Aminoglycosides: Cephalosporins may enhance the nephrotoxic effect of Aminoglycosides. Cephalosporins may decrease the serum concentration of Aminoglycosides. Risk C: Monitor therapy
Bacillus clausii: Antibiotics may diminish the therapeutic effect of Bacillus clausii. Management: Bacillus clausii should be taken in between antibiotic doses during concomitant therapy. Risk D: Consider therapy modification
BCG (Intravesical): Antibiotics may diminish the therapeutic effect of BCG (Intravesical). Risk X: Avoid combination
BCG Vaccine (Immunization): Antibiotics may diminish the therapeutic effect of BCG Vaccine (Immunization). Risk C: Monitor therapy
Cholera Vaccine: Antibiotics may diminish the therapeutic effect of Cholera Vaccine. Management: Avoid cholera vaccine in patients receiving systemic antibiotics, and within 14 days following the use of oral or parenteral antibiotics. Risk X: Avoid combination
Fecal Microbiota (Live) (Oral): May diminish the therapeutic effect of Antibiotics. Risk X: Avoid combination
Fecal Microbiota (Live) (Rectal): Antibiotics may diminish the therapeutic effect of Fecal Microbiota (Live) (Rectal). Risk X: Avoid combination
Furosemide: May enhance the nephrotoxic effect of Cephalosporins. Risk C: Monitor therapy
Immune Checkpoint Inhibitors (Anti-PD-1, -PD-L1, and -CTLA4 Therapies): Antibiotics may diminish the therapeutic effect of Immune Checkpoint Inhibitors (Anti-PD-1, -PD-L1, and -CTLA4 Therapies). Risk C: Monitor therapy
Lactobacillus and Estriol: Antibiotics may diminish the therapeutic effect of Lactobacillus and Estriol. Risk C: Monitor therapy
Probenecid: May increase the serum concentration of Cephalosporins. Risk C: Monitor therapy
Sodium Picosulfate: Antibiotics may diminish the therapeutic effect of Sodium Picosulfate. Management: Consider using an alternative product for bowel cleansing prior to a colonoscopy in patients who have recently used or are concurrently using an antibiotic. Risk D: Consider therapy modification
Typhoid Vaccine: Antibiotics may diminish the therapeutic effect of Typhoid Vaccine. Only the live attenuated Ty21a strain is affected. Management: Avoid use of live attenuated typhoid vaccine (Ty21a) in patients being treated with systemic antibacterial agents. Postpone vaccination until 3 days after cessation of antibiotics and avoid starting antibiotics within 3 days of last vaccine dose. Risk D: Consider therapy modification
Vitamin K Antagonists (eg, warfarin): Cephalosporins may enhance the anticoagulant effect of Vitamin K Antagonists. Risk C: Monitor therapy
Adverse events were not observed in animal reproduction studies.

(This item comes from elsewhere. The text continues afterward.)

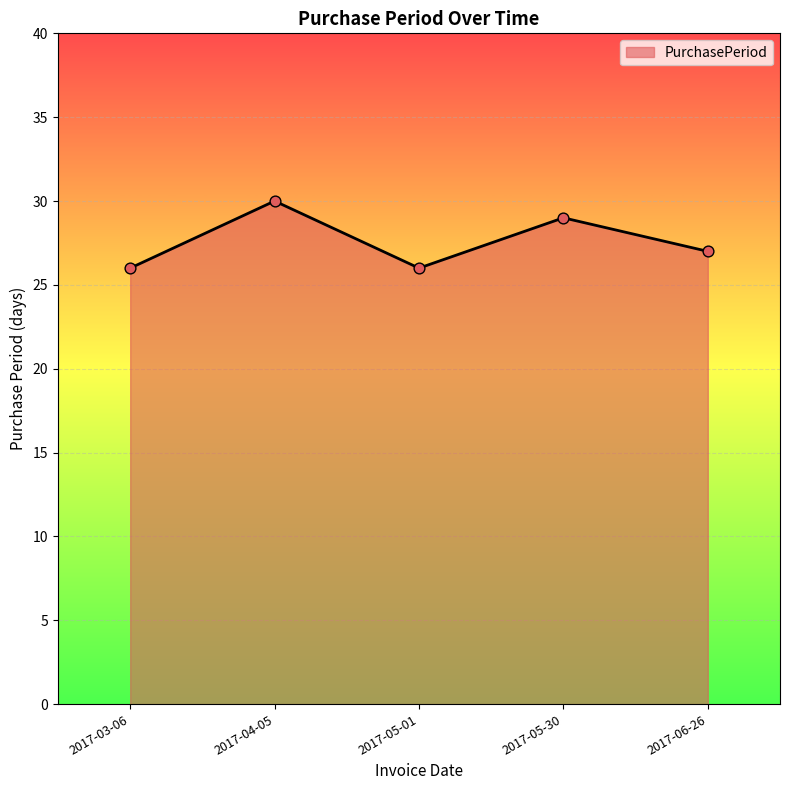

What is the change in value from 2017-05-30 to 2017-06-26?

-2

It is not known if ceftobiprole is present in breast milk.
Due to the potential for serious adverse reactions in the infant, the manufacturer recommends a decision be made whether to discontinue breastfeeding or to discontinue the drug, taking into account the importance of treatment to the mother.

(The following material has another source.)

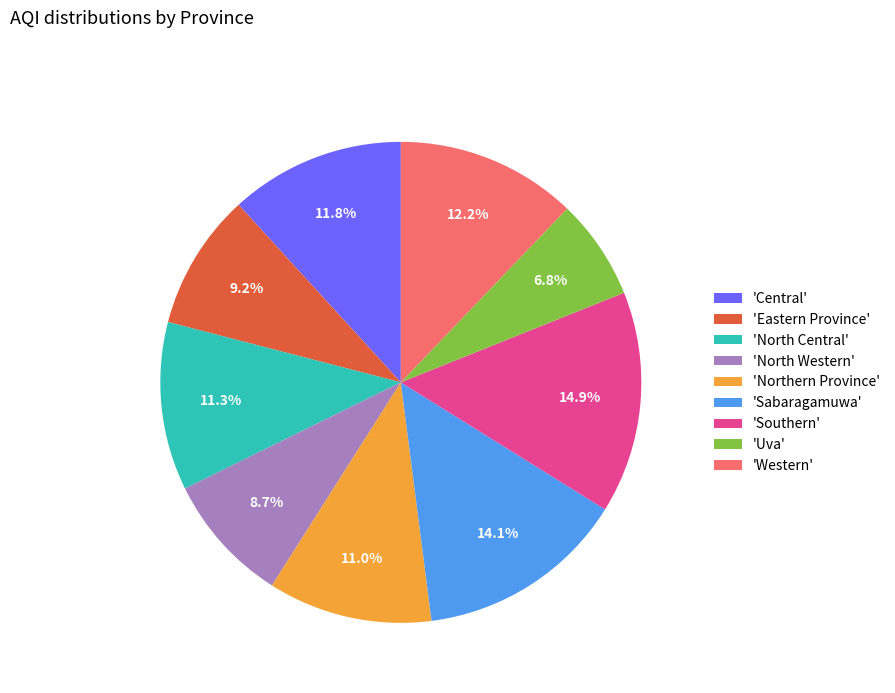

Is 'North Central' the majority of the pie?

No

Renal function; signs/symptoms of hypersensitivity
Prodrug converted in vivo to active drug with bactericidal activity by binding to one or more of the penicillin-binding proteins (PBPs), including PBP2a in methicillin-resistant Staphylococcus aureus (MRSA), PBP2b in Streptococcus pneumoniae (penicillin-intermediate), PBP2x in S. pneumoniae (penicillin resistant), and PBP5 in Enterococcus faecalis.
Note: Ceftobiprole systemic clearance is 40% greater in patients with CrCl >150 mL/minute and Vd is 30% larger.
Distribution: Vdss: 18 L
Protein binding: 16% (concentration independent)

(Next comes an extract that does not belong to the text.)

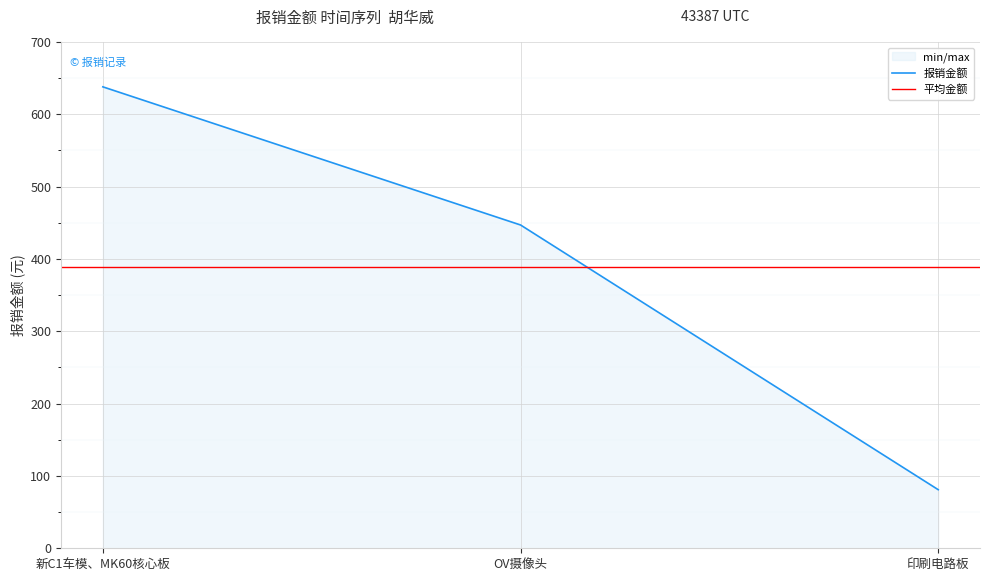

List the labels in order of value, smallest first.

印刷电路板, OV摄像头, 新C1车模、MK60核心板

Metabolism: Ceftobiprole medocaril sodium (prodrug) rapidly metabolized by plasma esterases to ceftobiprole (active drug), which undergoes minimal metabolism to an inactive metabolite
Half-life elimination: ~3 hours
Excretion: Urine: 89% (83% as active drug, 5% as inactive metabolite, <1% as unchanged prodrug)
Altered kidney function: Ceftobiprole AUC is 2.5- and 3.3-fold higher in patients with CrCl 30 to <50 mL/minute and CrCl <30 mL/minute, respectively.